» **TEXT PASSAGE**:
A director need not be a resident of Colorado or a shareholder of the
corporation.

        Directors shall be elected at each annual meeting of shareholders. 
Each director shall hold office until the next annual meeting of
shareholders following his election and thereafter until his successor shall
have been elected and qualified.  Directors shall be removed in the
manner provided by the Colorado Business Corporation Act.

        Section 3.  Vacancies.  Any director may resign at any time by
giving written notice to the corporation.  Such resignation shall take
effect at the time the notice is received by the corporation unless the
notice specifies a later effective date.  Unless otherwise specified in the
notice of resignation, the corporation's acceptance of such resignation
shall not be necessary to make it effective.   Any vacancy on the board
of directors may be filled by the affirmative vote of a majority of the
shareholders or the board of directors.  If the directors remaining in
office constitute fewer than a quorum of the board, the directors may fill
the vacancy by the affirmative vote of a majority of all the directors
remaining in office.  If elected by the directors, the director shall hold
office until the next annual shareholder's meeting at which directors are
elected.  If elected by the shareholders, the director shall hold office for
the unexpired term of his predecessor in office; except that, if the
director's predecessor was elected by the directors to fill a vacancy, the
director elected by the shareholders shall hold office for the unexpired
term of the last predecessor elected by the shareholders.

        Section 4.  Regular Meetings.  A regular meeting of the board of
directors shall be held without notice immediately after and at the same
place as the annual meeting of shareholders.  The board of directors may
provide by resolution the time and place, either within or outside
Colorado, for the holding of additional regular meetings without other
notice.

        Section 5.  Special Meetings.  Special meetings of the board of
directors may be called by or at the request of the president or any two
directors.  The person or persons authorized to call special meetings of
the board of directors may fix any place, either within or outside
Colorado, as the place for holding any special meeting of the board of
directors called by them, provided that no meeting shall be called outside
the State of Colorado unless a majority of the board of directors has so
authorized.

» **EXCERPTED RECORDS**:
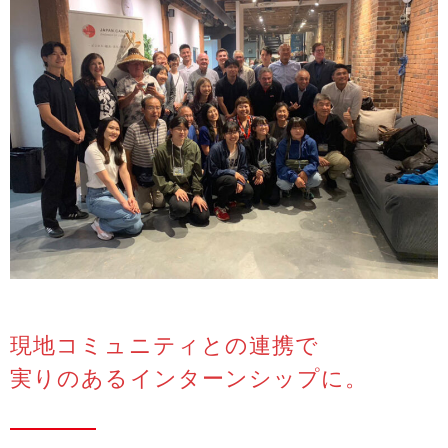
現地コミュニティとの連携で
実りのあるインターンシップに。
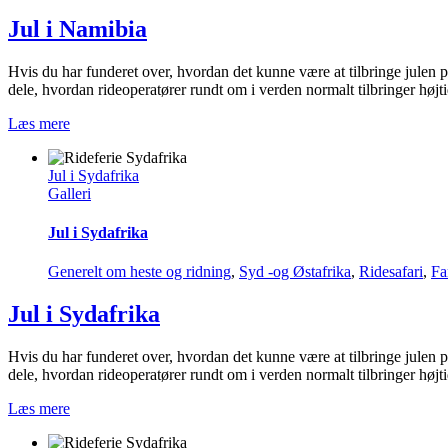
Jul i Namibia
Hvis du har funderet over, hvordan det kunne være at tilbringe julen p
dele, hvordan rideoperatører rundt om i verden normalt tilbringer høj
Læs mere
Jul i Sydafrika
Galleri
Jul i Sydafrika
Generelt om heste og ridning
,
Syd -og Østafrika
,
Ridesafari
,
Fa
Jul i Sydafrika
Hvis du har funderet over, hvordan det kunne være at tilbringe julen p
dele, hvordan rideoperatører rundt om i verden normalt tilbringer høj
Læs mere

» **PARTS OF THE EXERCISE**:
A) Rewrite the part of the corporate bylaws text that starts with "Directors shall be elected" and goes on through "Business Corporation Act.", changing "qualified" to "approved".
B) Print the rows starting with the line with "Jul i Namibia" and going on through the last line of the rows, exactly as they appear.

» **SOLUTIONS IN ORDER**:
A)
Directors shall be elected at each annual meeting of shareholders. 
Each director shall hold office until the next annual meeting of
shareholders following his election and thereafter until his successor shall
have been elected and approved.  Directors shall be removed in the
manner provided by the Colorado Business Corporation Act.

B)
Jul i Namibia
Hvis du har funderet over, hvordan det kunne være at tilbringe julen p
dele, hvordan rideoperatører rundt om i verden normalt tilbringer høj
Læs mere
Jul i Sydafrika
Galleri
Jul i Sydafrika
Generelt om heste og ridning
,
Syd -og Østafrika
,
Ridesafari
,
Fa
Jul i Sydafrika
Hvis du har funderet over, hvordan det kunne være at tilbringe julen p
dele, hvordan rideoperatører rundt om i verden normalt tilbringer høj
Læs mere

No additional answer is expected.